Cholesterol-induced mammary tumorigenesis is enhanced by adiponectin deficiency: role of LDL receptor upregulation.

Adiponectin is an adipokine that can suppress the proliferation of various human carcinoma cells. Although its anti-tumor activities have been suggested by many clinical investigations and animal studies, the underlying mechanisms are not fully characterized. In MMTV-polyomavirus middle T antigen (MMTV-PyVT) transgenic mice models, reduced- or complete loss-of-adiponectin expression promotes mammary tumor development.

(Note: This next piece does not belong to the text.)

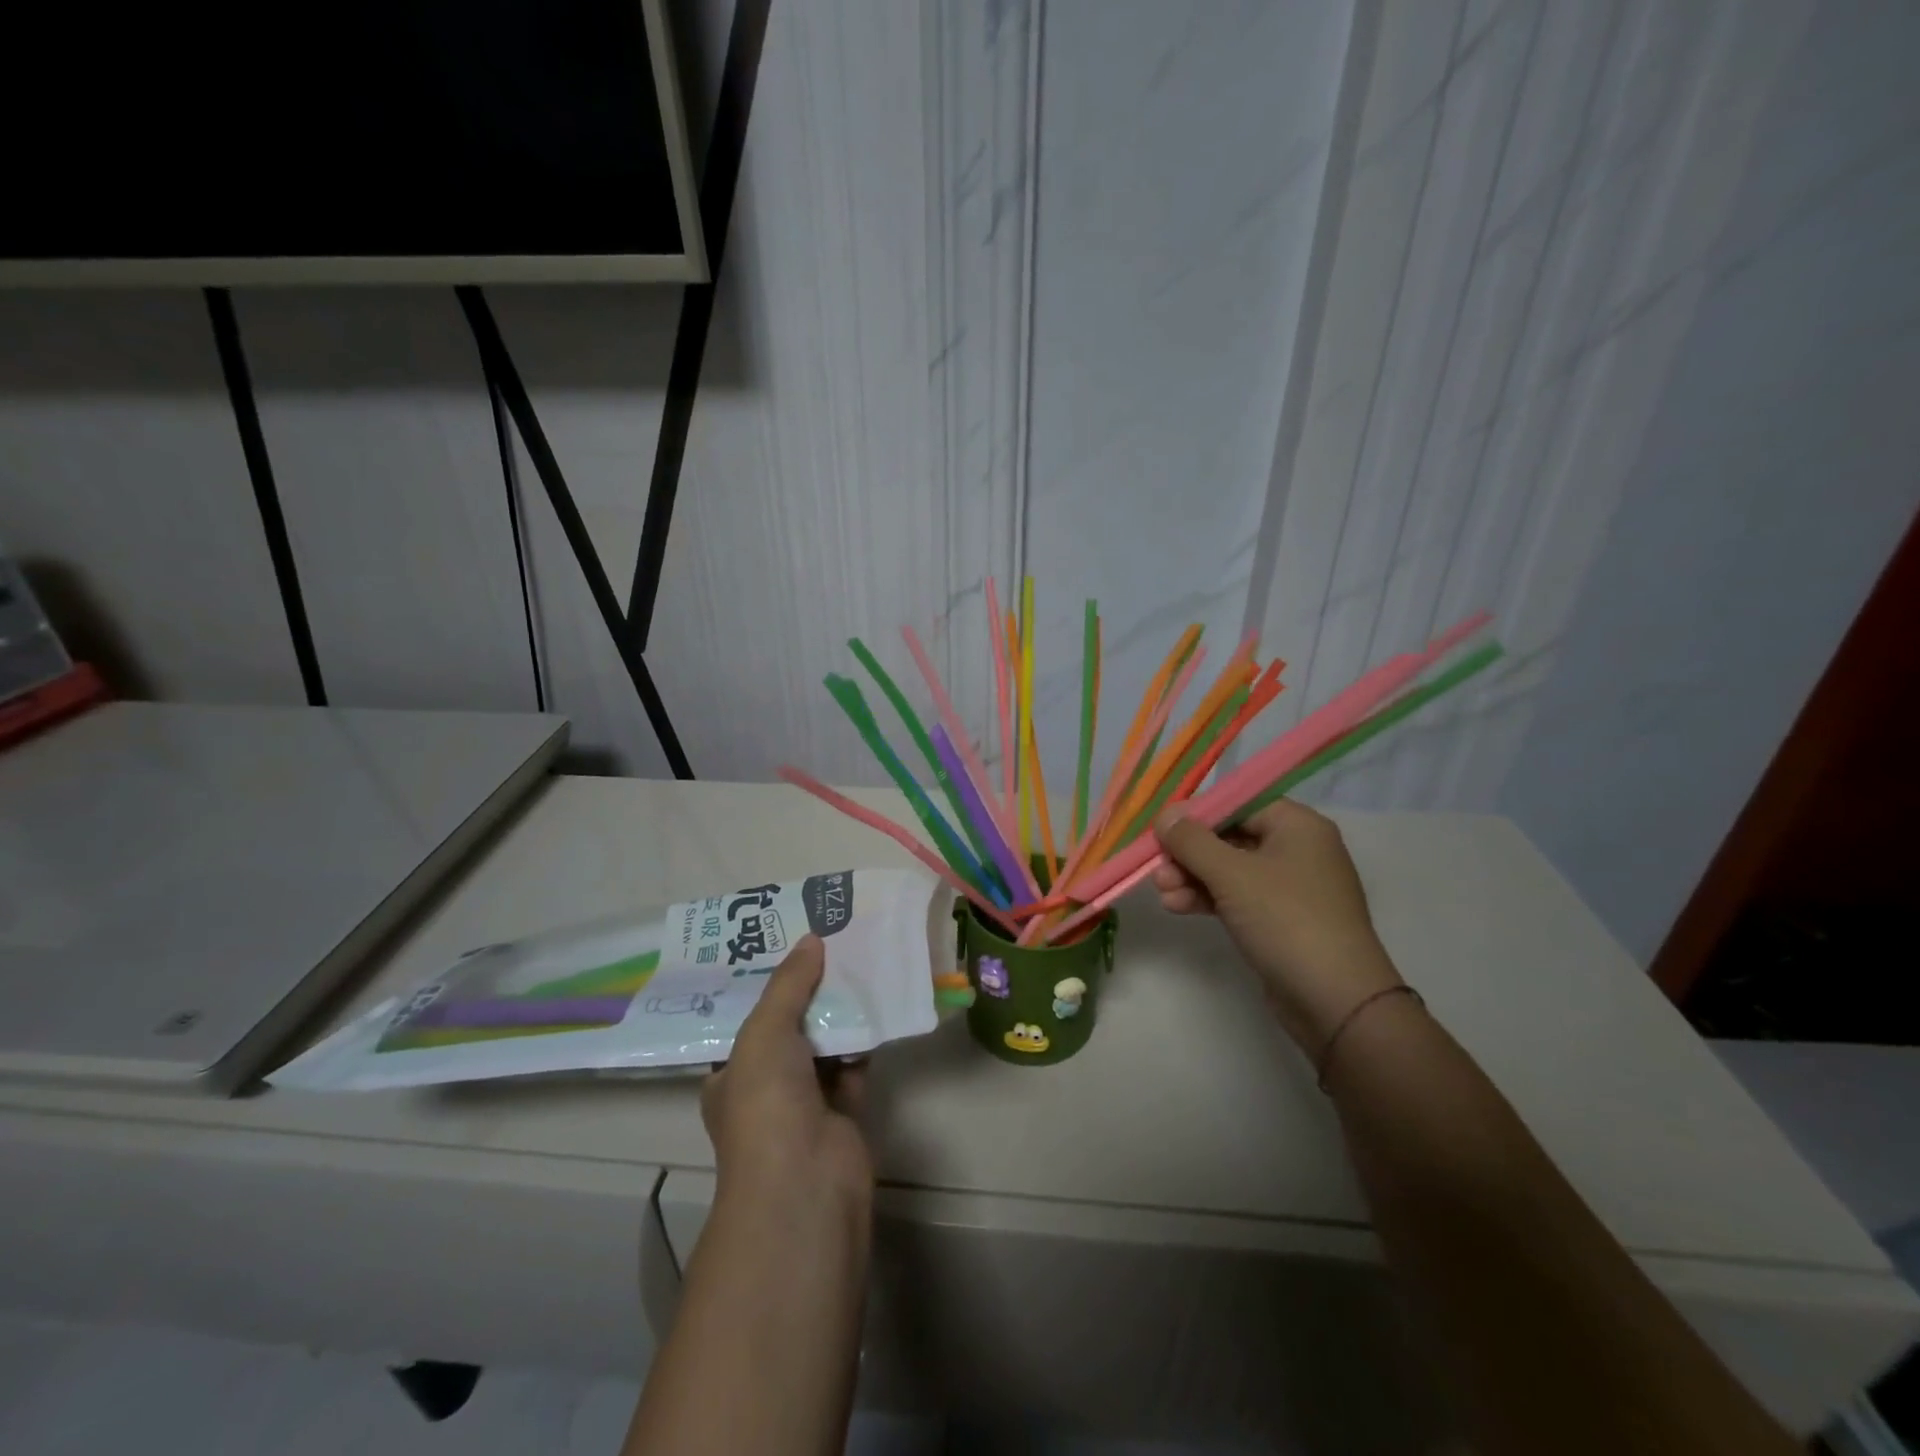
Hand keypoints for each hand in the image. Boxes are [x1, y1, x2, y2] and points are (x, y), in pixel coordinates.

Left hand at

The present study demonstrated that while tumor development in control MMTV-PyVT mice is associated with a progressively decreased circulating cholesterol concentration, adiponectin deficient MMTV-PyVT mice showed significantly elevated total- and low density lipoprotein (LDL)-cholesterol levels. Cholesterol contents in tumors derived from adiponectin deficient mice were dramatically augmented. High fat high cholesterol diet further accelerated the tumor development in adiponectin deficient PyVT mice. The protein levels of LDL receptor (LDLR) were found to be upregulated in adiponectin-deficient tumor cells. In human breast carcinoma cells, treatment with LDL-cholesterol or overexpressing LDLR elevates nuclear beta-catenin activity and facilitates tumor cell proliferation. On the other hand, adiponectin decreased LDLR protein expression in breast cancer cells and inhibited LDL-cholesterol-induced tumor cell proliferation. Both in vivo and in vitro evidence demonstrated a stimulatory effect of adiponectin on autophagy process, which mediated the down-regulation of LDLR. Adiponectin-induced reduction of LDLR was blocked by treatment with a specific inhibitor of autophagy, 3-methyladenine. In conclusion, the study demonstrates that adiponectin elicits tumor suppressive effects by modulating cholesterol homeostasis and LDLR expression in breast cancer cells, which is at least in part attributed to its role in promoting autophagic flux.